COVID travel ban sees 70% decline in holiday cyber fraud

Victim losses in the UK still amounted to £2.2 million in lasty financial year

Action Fraud received 1,907 reports of holiday and travel-related fraud in the 2020-21 financial year – a drop of more than 70% year-on-year.

The national reporting centre for fraud and cyber-crime said the decline was predicted because travel was banned for large periods of the year due to the Covid crisis.

But it said losses by victims still totalled £2.2 million during this time – an average loss of £1,242 per victim.

Action Fraud has launched a national awareness campaign to remind the public to think twice before handing over their money and personal information when booking holidays.

Last year, criminals targeted unsuspecting holidaymakers booking airline tickets (56%) and holiday accommodation (29%). Almost three quarters of victims were aged between 19 to 50 years old (73%).

Almost a third (32%) of reports stated the victim had contact with the suspect after they responded to an approach, or advertisement, on a social media platform. Out of these reports, Facebook was the most common platform (62%) where victims were defrauded.

Online booking platforms, such as Airbnb and, were mentioned in almost 10% of reports made.
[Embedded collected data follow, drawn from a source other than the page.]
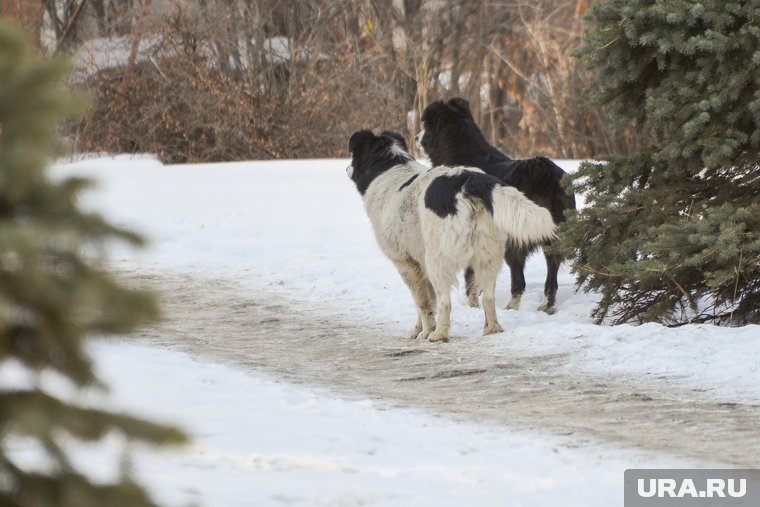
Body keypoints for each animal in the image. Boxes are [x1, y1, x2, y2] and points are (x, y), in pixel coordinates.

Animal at [348, 131, 556, 344]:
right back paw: (491, 329)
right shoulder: (420, 265)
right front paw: (418, 330)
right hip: (487, 256)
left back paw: (439, 334)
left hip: (438, 260)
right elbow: (424, 303)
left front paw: (425, 332)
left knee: (445, 301)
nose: (347, 168)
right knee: (488, 297)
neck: (390, 168)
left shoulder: (406, 264)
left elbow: (423, 303)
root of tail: (467, 179)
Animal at [416, 97, 576, 316]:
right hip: (554, 234)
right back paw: (547, 305)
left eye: (425, 125)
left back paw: (511, 306)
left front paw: (472, 302)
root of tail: (544, 173)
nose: (416, 137)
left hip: (514, 236)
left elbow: (470, 273)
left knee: (518, 278)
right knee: (552, 271)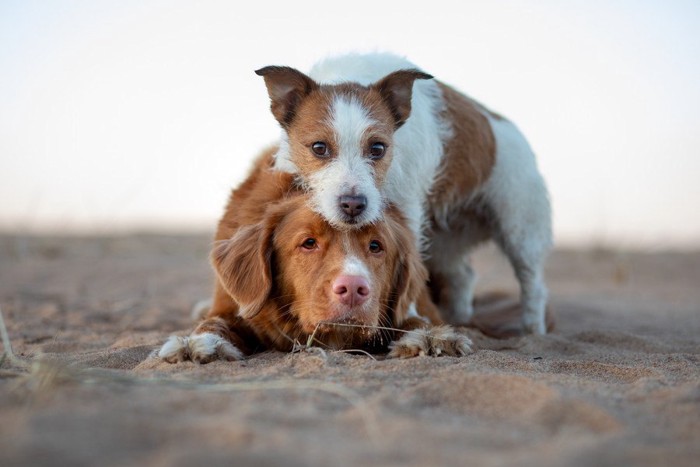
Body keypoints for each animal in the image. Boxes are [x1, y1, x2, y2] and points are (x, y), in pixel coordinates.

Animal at [160, 152, 470, 364]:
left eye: (376, 246)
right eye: (309, 243)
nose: (354, 288)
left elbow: (415, 318)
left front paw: (430, 337)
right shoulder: (231, 303)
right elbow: (216, 322)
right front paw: (198, 342)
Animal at [258, 53, 552, 334]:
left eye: (378, 148)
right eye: (319, 147)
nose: (353, 205)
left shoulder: (408, 213)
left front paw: (409, 319)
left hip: (521, 231)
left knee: (533, 284)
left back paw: (532, 330)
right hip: (445, 243)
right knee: (463, 276)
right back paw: (459, 321)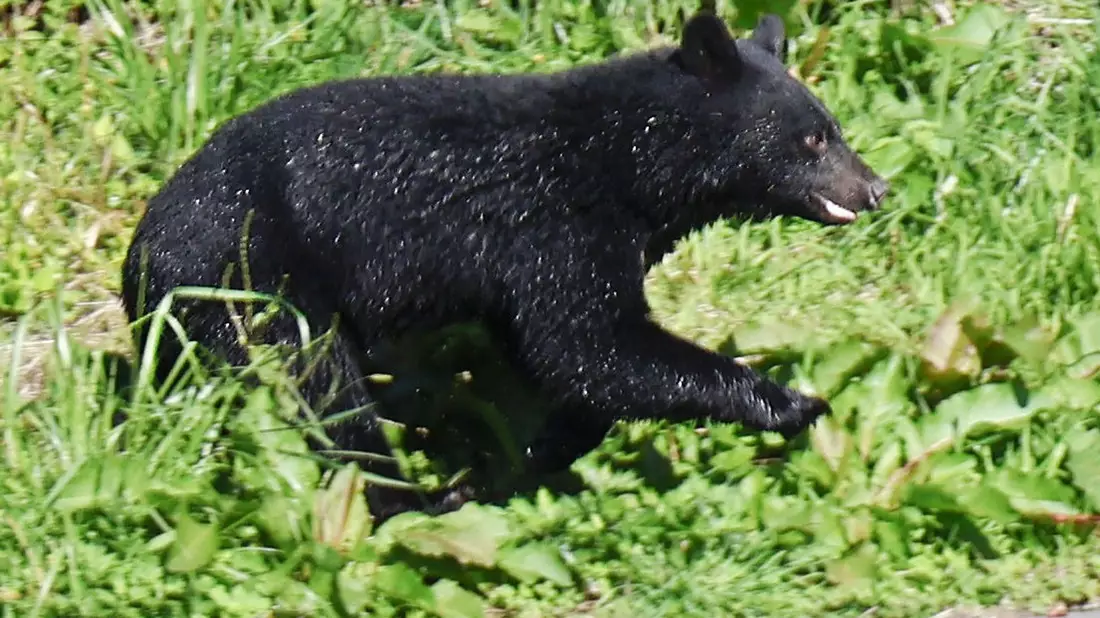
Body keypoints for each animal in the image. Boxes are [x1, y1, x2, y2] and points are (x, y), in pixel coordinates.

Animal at [120, 4, 889, 520]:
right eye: (814, 138)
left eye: (834, 128)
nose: (876, 187)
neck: (629, 161)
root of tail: (139, 261)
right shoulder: (556, 225)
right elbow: (589, 345)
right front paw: (793, 402)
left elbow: (558, 362)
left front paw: (529, 457)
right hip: (250, 279)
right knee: (321, 385)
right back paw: (414, 499)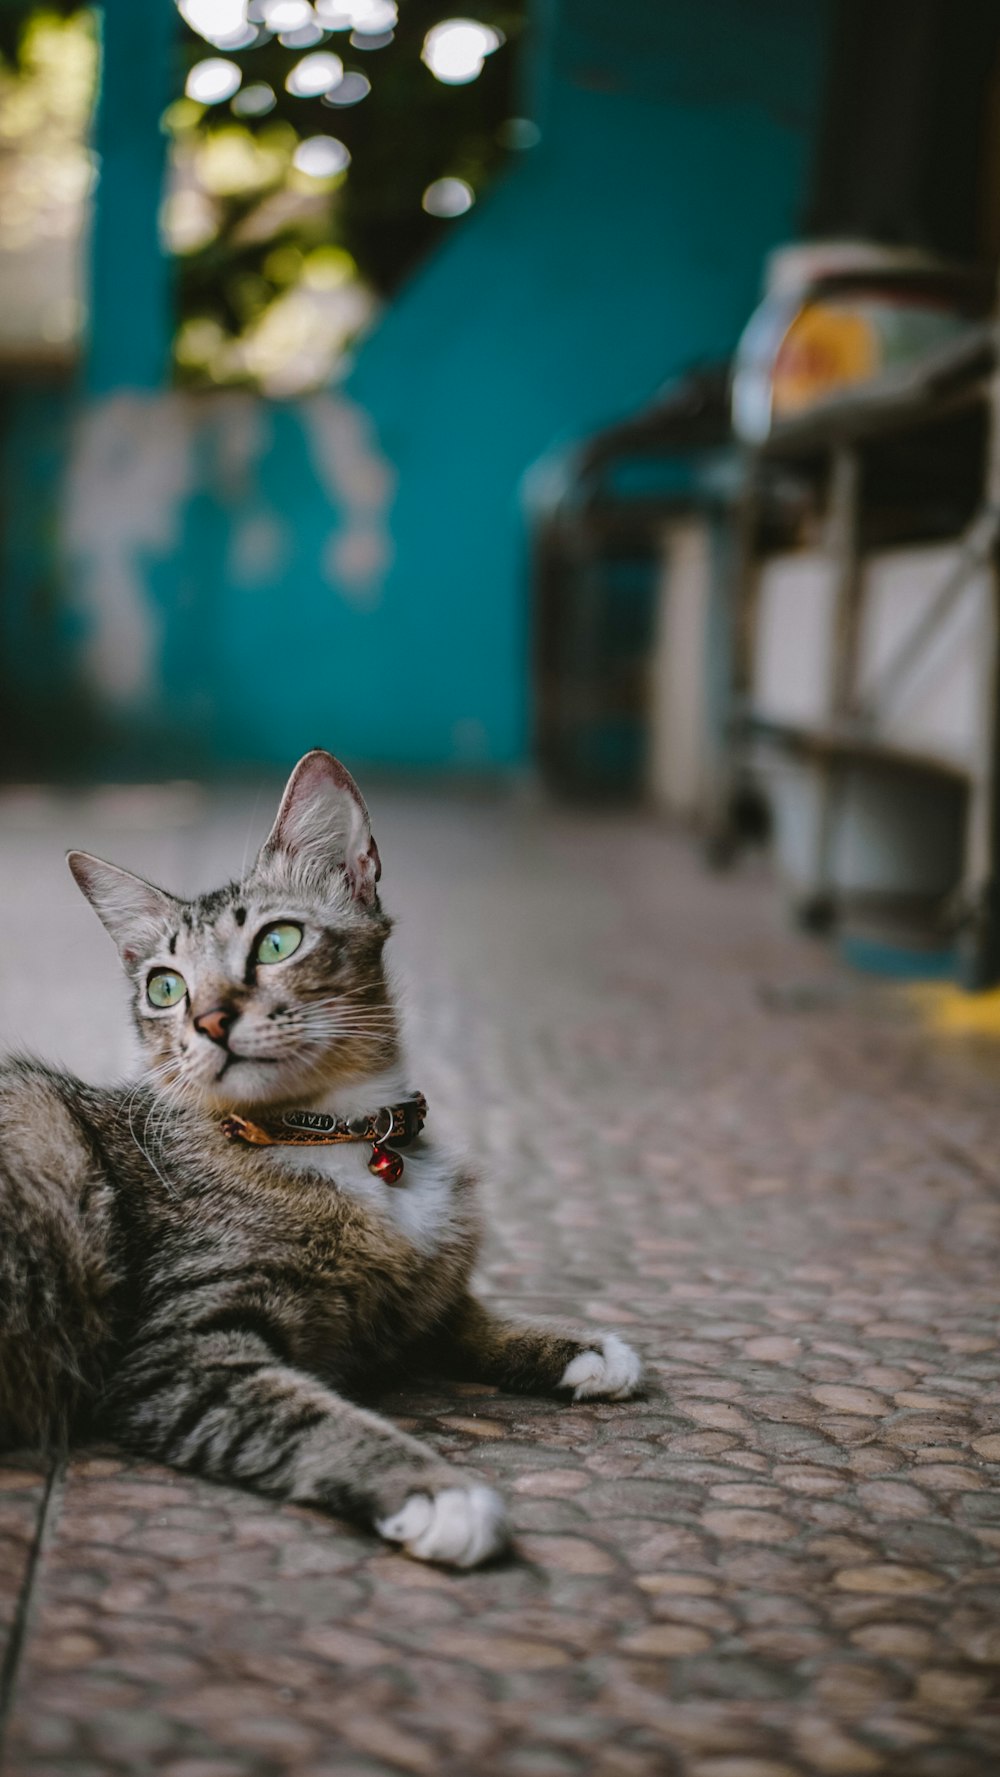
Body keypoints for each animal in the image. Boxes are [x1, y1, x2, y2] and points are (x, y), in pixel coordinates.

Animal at [0, 757, 642, 1563]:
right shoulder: (177, 1354)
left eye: (277, 943)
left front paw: (571, 1343)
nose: (209, 1020)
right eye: (165, 986)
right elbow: (307, 1415)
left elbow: (458, 1313)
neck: (335, 1133)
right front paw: (433, 1489)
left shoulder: (406, 1299)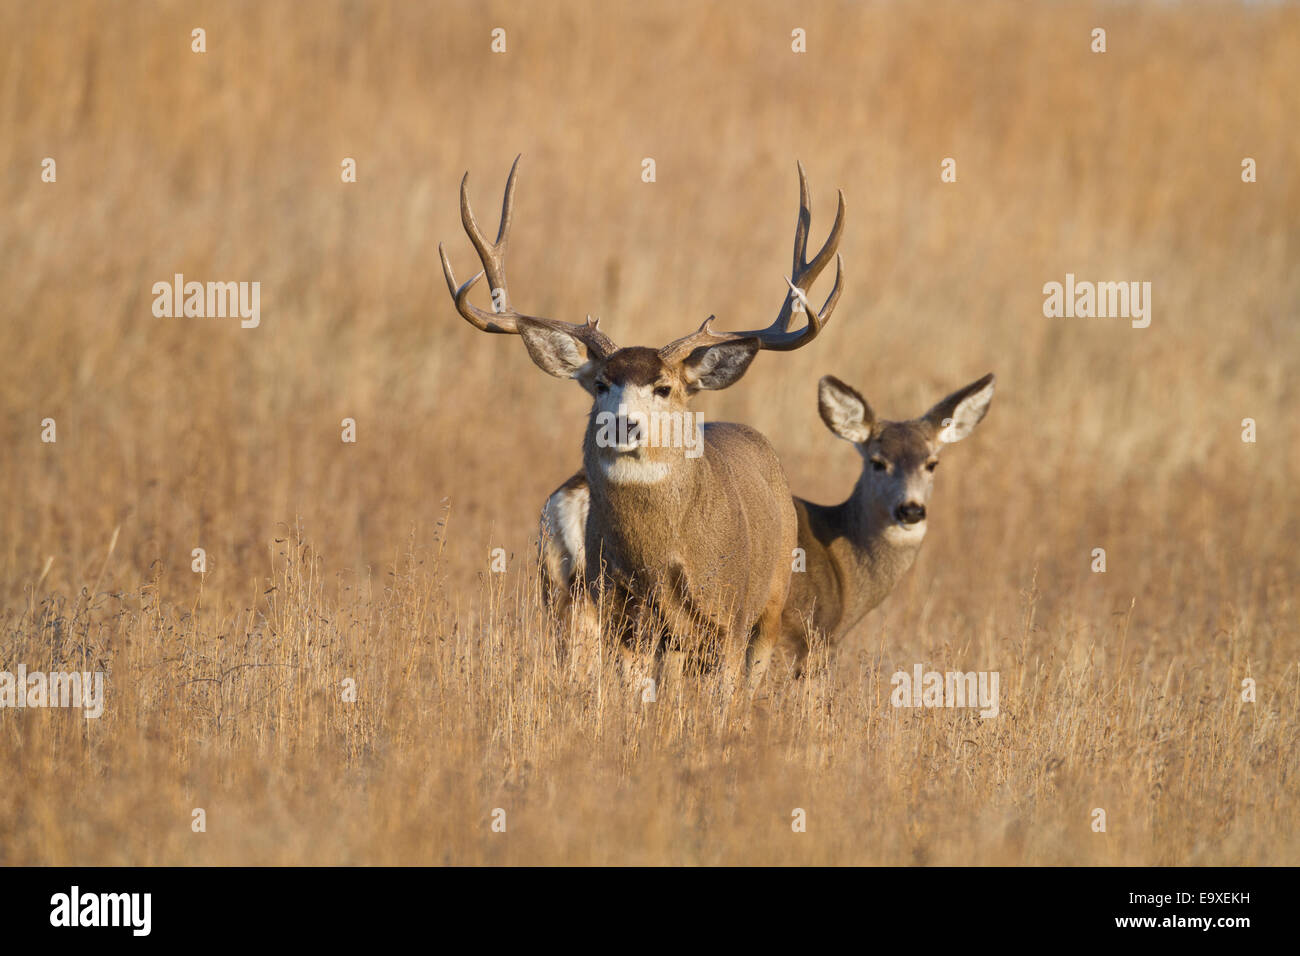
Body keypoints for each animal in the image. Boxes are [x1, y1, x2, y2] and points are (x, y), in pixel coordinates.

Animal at [440, 156, 845, 677]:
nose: (623, 424)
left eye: (665, 387)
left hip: (769, 604)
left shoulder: (732, 623)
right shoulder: (627, 624)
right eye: (599, 384)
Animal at [541, 372, 995, 676]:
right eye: (877, 462)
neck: (846, 568)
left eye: (932, 463)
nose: (910, 510)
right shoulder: (810, 638)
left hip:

Furthermore, 7% of those who made reports fell victim to suspects impersonating legitimate travel companies, including clone comparison websites, airline websites and holiday accommodation websites.

In some cases, victims searched for flight tickets online and have found a website they believe to be the company’s genuine website. In other cases, victims have used what they believe to be legitimate flight comparison websites to search for flights.

Some victims only became aware that they had been the victim of fraud when they arrived at the airport and were unable to check in.

Action Fraud urges the public to check if a company is an Abta member or Atol holder.

It also says, wherever possible, they should pay by credit card.

Pauline Smith, head of Action Fraud, said: “Criminals are increasingly using more sophisticated ways to trick their victims, which is why it’s important that we all do our research when booking a holiday and making travel arrangements. If a deal sounds too good to be true, it probably is.”